London. Interesting.

“You’re here on business?” I asked, leaning against the barstool, letting myself relax a little.

“I’m based here and my business is here too. You live in the city?”

I nodded. “So you were just visiting London?”

“Yeah, my grandfather had a fall and so I flew back to check on him.”

I rolled my eyes. What a cheeseball. “You were visiting your sick grandfather?” I stood up and looked to see if our cocktails were ready. “Does any girl believe it when you tell them that?”

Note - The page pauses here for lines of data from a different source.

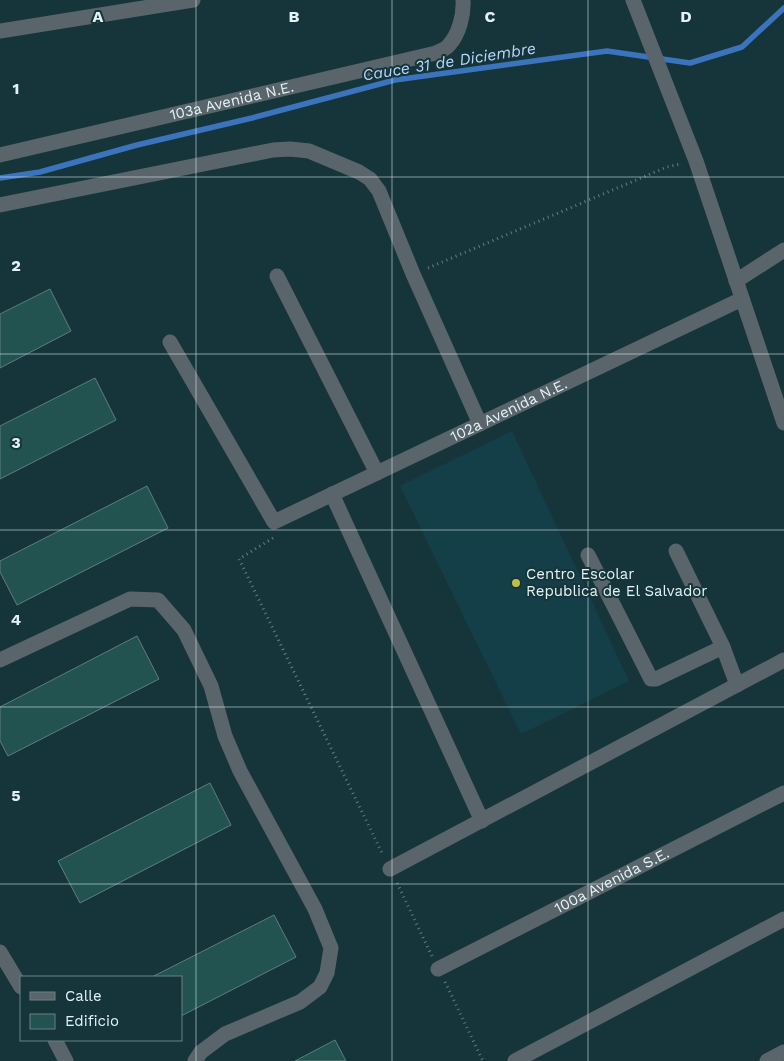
<svg xmlns="http://www.w3.org/2000/svg" width="784" height="1061" viewBox="0 0 784 1061" font-family="'Work Sans',sans-serif">
<rect width="100%" height="100%" fill="#16353b"/>
<path fill="#153f48" d="M512,431L629,681L521,734L400,486Z"/>
<g fill="none" stroke-linecap="round" stroke-linejoin="round">
<path stroke="#3b74bd" stroke-width="5.5" d="M0,178L40,172L137,145L252,118L395,80L607,51L690,63L742,47L784,8"/>
</g>
<path fill="#235351" stroke="#5d7e7c" d="M50,289L71,331L0,368V314Z
M95,378L116,420L0,479V426Z
M147,486L168,528L17,605L0,572V561Z
M137,636L159,679L8,756L0,741V707Z
M210,783L231,825L80,903L58,861Z
M274,915L296,957L181,1016V977H152Z
M335,1040L346,1061H295Z"/>
<g fill="none" stroke-linecap="round" stroke-linejoin="round">
<path stroke="#647e83" stroke-width="3" stroke-dasharray="1 4" stroke-linecap="butt" d="M428,268L667,167L681,164
M273,538L239,559L383,855
M397,883L432,956
M445,982L483,1061"/>
<g stroke="#5a656b" stroke-width="15">
<path d="M633,0L696,161L784,423"/>
<path d="M0,31L193,0"/>
<path id="s1" d="M0,155L436,53C440,51 446,49 449,45C459,34 464,15 463,0"/>
<path d="M0,205L273,150L290,149L309,151L359,172L370,179L379,191L413,274L480,424"/>
<path d="M277,276L377,473"/>
<path d="M736,281L784,250"/>
<path id="s2" d="M170,342L274,522L742,299"/>
<path d="M332,494L482,821"/>
<path d="M676,551L723,647L737,685"/>
<path d="M588,555L651,679H656L723,647"/>
<path d="M0,660L130,599L158,600L184,630L211,686L225,736L240,771L315,909L331,948L327,973L320,987L300,1002L225,1034L201,1052L195,1061"/>
<path d="M390,869L784,660"/>
<path d="M0,952L21,987"/>
<path id="s3" d="M438,969L784,793"/>
<path d="M55,1040L66,1061"/>
<path d="M515,1061L784,919"/>
<path d="M767,1061L784,1052"/>
</g>
</g>
<path fill="none" stroke="#e2f3f7" stroke-width="1" stroke-opacity="0.55" d="M196,0V1061M392,0V1061M588,0V1061M0,177H784M0,354H784M0,530H784M0,707H784M0,884H784"/>
<circle fill="#c1be40" stroke="#16353b" stroke-width="2" cx="516" cy="583" r="5"/>
<g text-anchor="middle" stroke-width="4" stroke-linejoin="round" paint-order="stroke">
<g font-size="15" fill="#e2f3f7" stroke="#16353b">
<text dy="5" stroke="none"><textPath href="#s1" startOffset="238">103a Avenida N.E.</textPath></text>
<text dy="5" stroke="none"><textPath href="#s2" startOffset="468">102a Avenida N.E.</textPath></text>
<text dy="5" stroke="none"><textPath href="#s3" startOffset="195">100a Avenida S.E.</textPath></text>
</g>
<g font-size="15" fill="#e2f3f7" stroke="#16353b" text-anchor="start">
<text x="526" y="579">Centro Escolar<tspan x="526" dy="17">Republica de El Salvador</tspan></text>
</g>
<g font-size="16" font-style="italic" fill="#b8d6fd" stroke="#16353b">
<text transform="translate(449 61) rotate(-9)" y="6">Cauce 31 de Diciembre</text>
</g>
</g>
<g font-size="16" text-anchor="middle" font-weight="bold" fill="#e2f3f7" stroke="#16353b" stroke-width="4" stroke-linejoin="round" paint-order="stroke">
<text x="98" y="22">A</text>
<text x="294" y="22">B</text>
<text x="490" y="22">C</text>
<text x="686" y="22">D</text>
<text x="16" y="94">1</text>
<text x="16" y="271">2</text>
<text x="16" y="448">3</text>
<text x="16" y="625">4</text>
<text x="16" y="801">5</text>
</g>
<rect x="20" y="976" width="162" height="65" fill="#16353b" stroke="#688186"/>
<rect x="30" y="992" width="25" height="8" fill="#5a656b" stroke="#688186"/>
<text x="65" y="1001" font-size="15" fill="#e2f3f7">Calle</text>
<rect x="30" y="1014" width="25" height="15" fill="#235351" stroke="#688186"/>
<text x="65" y="1026" font-size="15" fill="#e2f3f7">Edificio</text>
</svg>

He laughed. “You’re right. That sounded like a line. But it’s true. Luckily he’s fine and you haven’t hurt my feelings.” I didn’t know if he was playing with me.

“Well, if your grandfather is sick, then I’m sorry.”

His eyes seemed to sparkle as he watched me, giving me lots of time to finish what I was thinking. “Thank you,” he said finally. “If I was wanting to be cheesy, I’d ask you to tell me something about yourself that no one else knows.”